The city of Carmel has awarded a $28.8 million contract to move forward with construction of the long-anticipated roundabout interchange at 96th Street and Keystone Parkway.
The Carmel Board of Public Works approved the agreement with Goshen-based Rieth-Riley Construction Inc. at a meeting Wednesday morning.
The work will include construction of the roundabout interchange, reconstruction of Keystone Parkway from Interchange 465 to 98th street and reconstruction of 96th Street from Haverstick Road to Enterprise Drive.
The contract will be paid for through a $160 million county option income tax bond the city approved in 2016.
Once completed, traffic on Keystone will travel over 96th Street, and traffic on 96th Street will travel through a multi-lane teardrop roundabout.
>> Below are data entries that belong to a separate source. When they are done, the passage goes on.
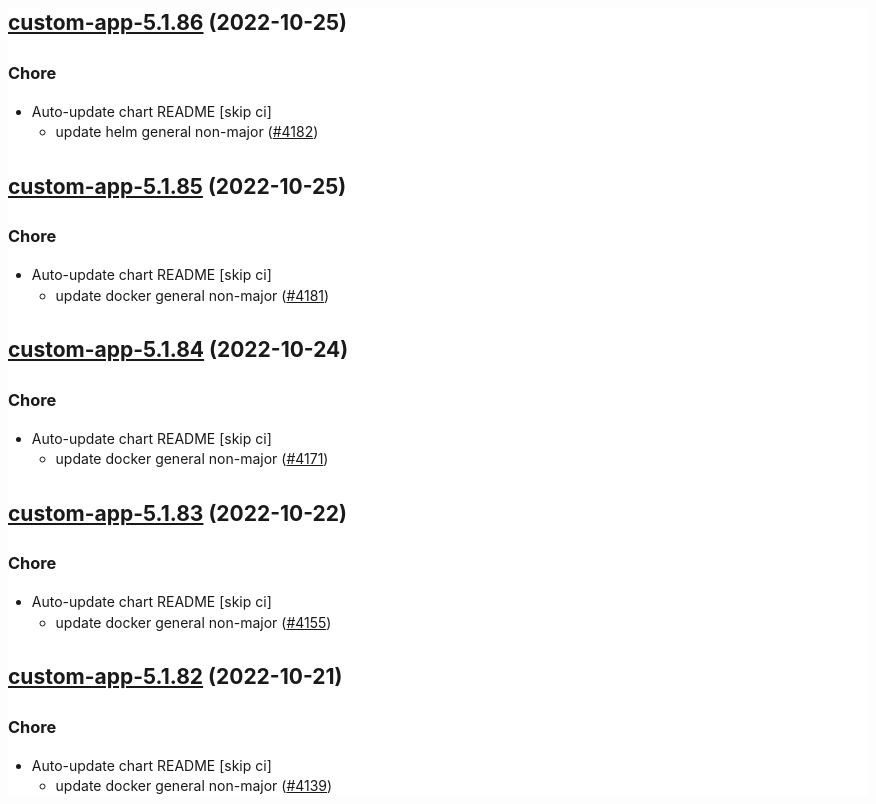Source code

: 


## [custom-app-5.1.86](https://github.com/truecharts/charts/compare/custom-app-5.1.85...custom-app-5.1.86) (2022-10-25)

### Chore

- Auto-update chart README [skip ci]
  - update helm general non-major ([#4182](https://github.com/truecharts/charts/issues/4182))




## [custom-app-5.1.85](https://github.com/truecharts/charts/compare/custom-app-5.1.84...custom-app-5.1.85) (2022-10-25)

### Chore

- Auto-update chart README [skip ci]
  - update docker general non-major ([#4181](https://github.com/truecharts/charts/issues/4181))




## [custom-app-5.1.84](https://github.com/truecharts/charts/compare/custom-app-5.1.83...custom-app-5.1.84) (2022-10-24)

### Chore

- Auto-update chart README [skip ci]
  - update docker general non-major ([#4171](https://github.com/truecharts/charts/issues/4171))




## [custom-app-5.1.83](https://github.com/truecharts/charts/compare/custom-app-5.1.82...custom-app-5.1.83) (2022-10-22)

### Chore

- Auto-update chart README [skip ci]
  - update docker general non-major ([#4155](https://github.com/truecharts/charts/issues/4155))




## [custom-app-5.1.82](https://github.com/truecharts/charts/compare/custom-app-5.1.81...custom-app-5.1.82) (2022-10-21)

### Chore

- Auto-update chart README [skip ci]
  - update docker general non-major ([#4139](https://github.com/truecharts/charts/issues/4139))

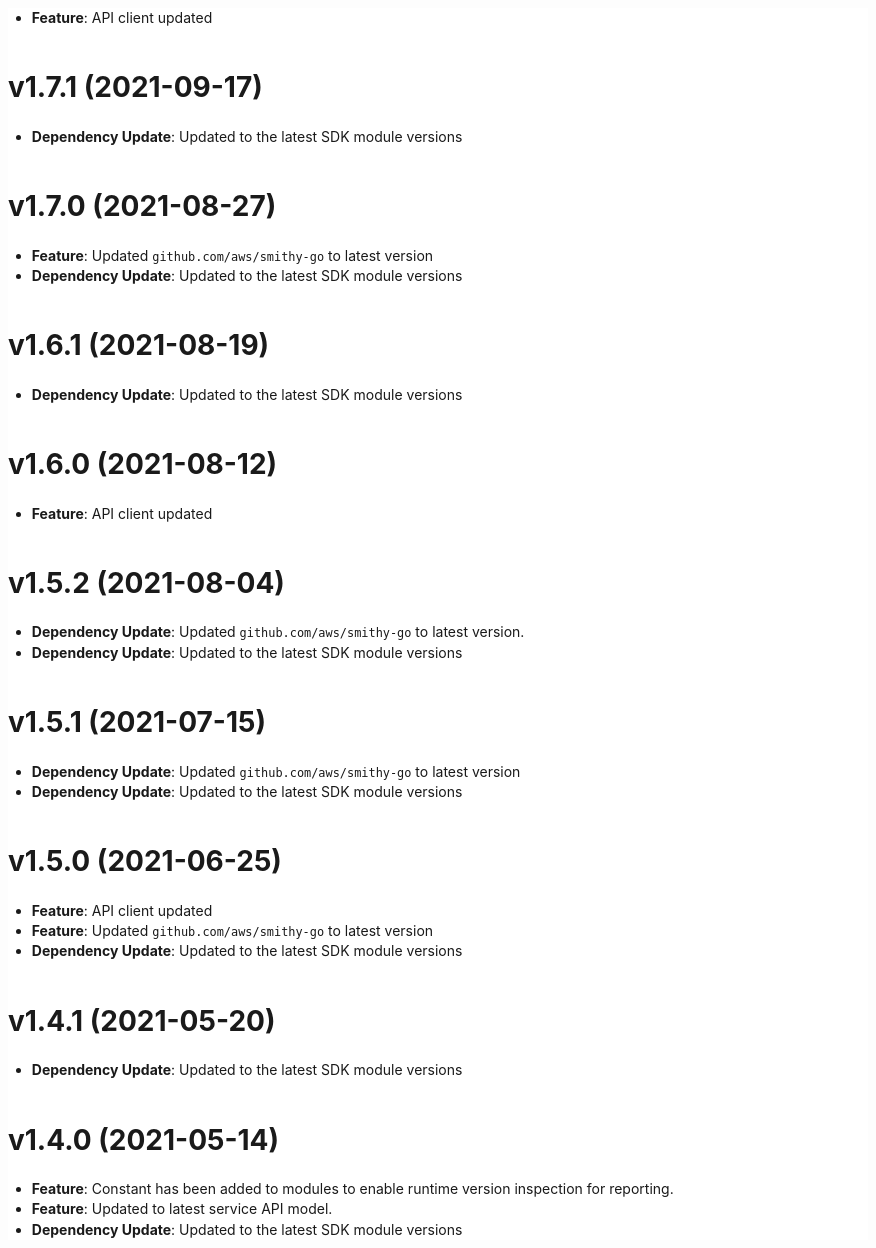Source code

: * **Feature**: API client updated

# v1.7.1 (2021-09-17)

* **Dependency Update**: Updated to the latest SDK module versions

# v1.7.0 (2021-08-27)

* **Feature**: Updated `github.com/aws/smithy-go` to latest version
* **Dependency Update**: Updated to the latest SDK module versions

# v1.6.1 (2021-08-19)

* **Dependency Update**: Updated to the latest SDK module versions

# v1.6.0 (2021-08-12)

* **Feature**: API client updated

# v1.5.2 (2021-08-04)

* **Dependency Update**: Updated `github.com/aws/smithy-go` to latest version.
* **Dependency Update**: Updated to the latest SDK module versions

# v1.5.1 (2021-07-15)

* **Dependency Update**: Updated `github.com/aws/smithy-go` to latest version
* **Dependency Update**: Updated to the latest SDK module versions

# v1.5.0 (2021-06-25)

* **Feature**: API client updated
* **Feature**: Updated `github.com/aws/smithy-go` to latest version
* **Dependency Update**: Updated to the latest SDK module versions

# v1.4.1 (2021-05-20)

* **Dependency Update**: Updated to the latest SDK module versions

# v1.4.0 (2021-05-14)

* **Feature**: Constant has been added to modules to enable runtime version inspection for reporting.
* **Feature**: Updated to latest service API model.
* **Dependency Update**: Updated to the latest SDK module versions

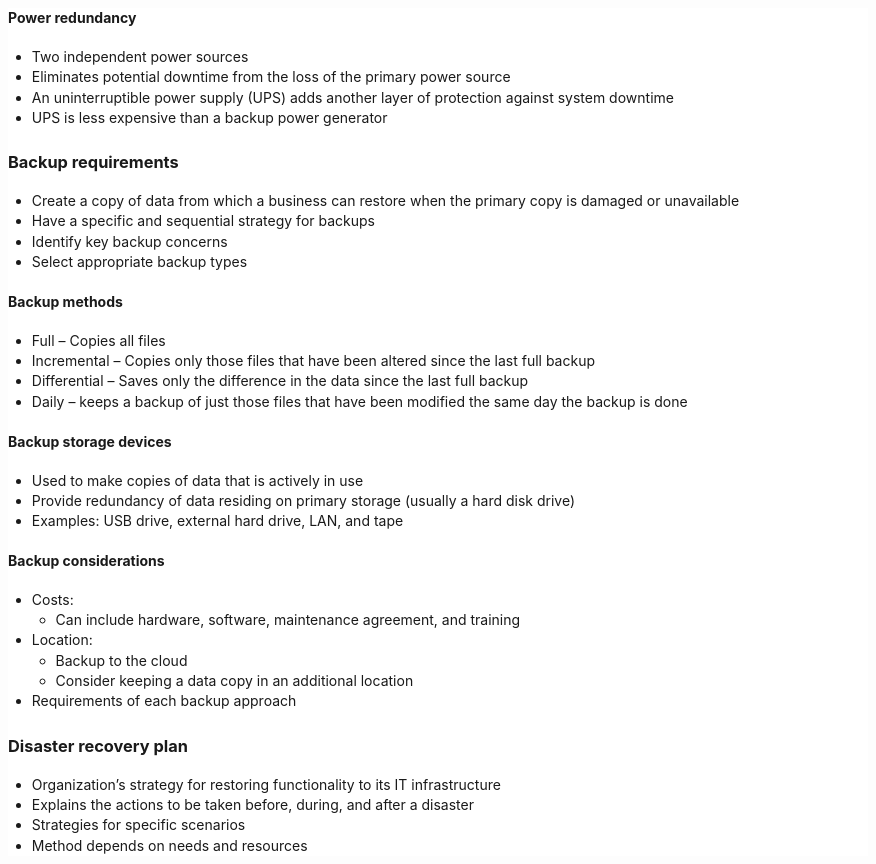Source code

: #### Power redundancy

- Two independent power sources
- Eliminates potential downtime from the loss of the primary power source
- An uninterruptible power supply (UPS) adds another layer of protection against system downtime
- UPS is less expensive than a backup power generator

### Backup requirements

- Create a copy of data from which a business can restore when the primary copy is damaged or unavailable
- Have a specific and sequential strategy for backups
- Identify key backup concerns
- Select appropriate backup types

#### Backup methods

- Full – Copies all files
- Incremental – Copies only those files that have been altered since the last full backup
- Differential – Saves only the difference in the data since the last full backup
- Daily – keeps a backup of just those files that have been modified the same day the backup is done

#### Backup storage devices

- Used to make copies of data that is actively in use
- Provide redundancy of data residing on primary storage (usually a hard disk drive)
- Examples: USB drive, external hard drive, LAN, and tape

#### Backup considerations

- Costs:
	- Can include hardware, software, maintenance agreement, and training
- Location:
	- Backup to the cloud
	- Consider keeping a data copy in an additional location
- Requirements of each backup approach

### Disaster recovery plan

- Organization’s strategy for restoring functionality to its IT infrastructure
- Explains the actions to be taken before, during, and after a disaster
- Strategies for specific scenarios
- Method depends on needs and resources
Construction could start this summer, with most of the work anticipated to be completed in spring 2018. The intersection will remain open during construction.
Carmel has been trying to upgrade the congested intersection for years—unsuccessfully trying twice to receive competitive federal transportation dollars to help fund the project.
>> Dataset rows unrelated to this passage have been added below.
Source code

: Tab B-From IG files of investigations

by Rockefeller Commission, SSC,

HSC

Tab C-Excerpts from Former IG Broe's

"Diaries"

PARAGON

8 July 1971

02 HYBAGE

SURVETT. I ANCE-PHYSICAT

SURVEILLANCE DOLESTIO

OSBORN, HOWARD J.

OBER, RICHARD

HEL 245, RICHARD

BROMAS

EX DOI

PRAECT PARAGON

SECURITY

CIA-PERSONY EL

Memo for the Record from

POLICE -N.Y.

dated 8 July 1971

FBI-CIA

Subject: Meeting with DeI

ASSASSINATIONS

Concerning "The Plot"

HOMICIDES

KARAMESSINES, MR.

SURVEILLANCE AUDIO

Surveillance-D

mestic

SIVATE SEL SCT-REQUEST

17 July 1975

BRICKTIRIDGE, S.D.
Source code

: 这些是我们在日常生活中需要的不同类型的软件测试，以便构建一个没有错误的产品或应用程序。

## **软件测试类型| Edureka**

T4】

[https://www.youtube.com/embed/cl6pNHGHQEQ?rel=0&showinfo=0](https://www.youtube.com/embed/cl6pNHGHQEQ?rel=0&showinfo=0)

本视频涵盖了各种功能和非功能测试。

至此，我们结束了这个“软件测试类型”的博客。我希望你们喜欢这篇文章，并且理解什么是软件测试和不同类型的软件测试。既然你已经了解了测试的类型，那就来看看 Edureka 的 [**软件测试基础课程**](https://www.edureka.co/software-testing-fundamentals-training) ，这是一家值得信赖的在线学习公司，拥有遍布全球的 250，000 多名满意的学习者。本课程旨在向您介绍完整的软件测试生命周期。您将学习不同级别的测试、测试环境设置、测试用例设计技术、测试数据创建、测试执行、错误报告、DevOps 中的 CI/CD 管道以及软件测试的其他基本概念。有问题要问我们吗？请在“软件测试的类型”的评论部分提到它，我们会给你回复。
After the most recent attempt to secure a $19.4 million grant through the Transportation Investment Generating Economic Recovery program, Mayor Jim Brainard said the city would still tackle the project by using more local funds.
The project had been estimated at $32 million, but Rieth-Riley’s bid came in at $28,793,000.
The city also received bids from Chicago-based Walsh Construction, Boggstown-based Beaty Construction Inc., Portage-based Superior Construction and Columbus-based Milestone Contractors, with prices ranging from $30.3 million to $34.3 million.
The intersection is the only one along the Keystone corridor in Carmel that hasn’t been upgraded to an elevated roundabout. Carmel has invested $112 million along the busy roadway to remove stoplights and install roundabouts over seven intersections in a five-mile stretch.
Carmel also is trying to build roundabouts along 96th Street at Hazel Dell Parkway, Gray Road, Delegates Row and Randall Drive, but the city of Indianapolis is suing its northern neighbor to stop the projects.
In the lawsuit filed in Marion Superior Court, Indianapolis claims Carmel would encroach on the city’s corporate boundary with Hamilton County if the roundabouts were constructed.
Carmel secured an Interlocal Cooperation Agreement for the roundabout at 96th Street and Keystone, so that project is not in question.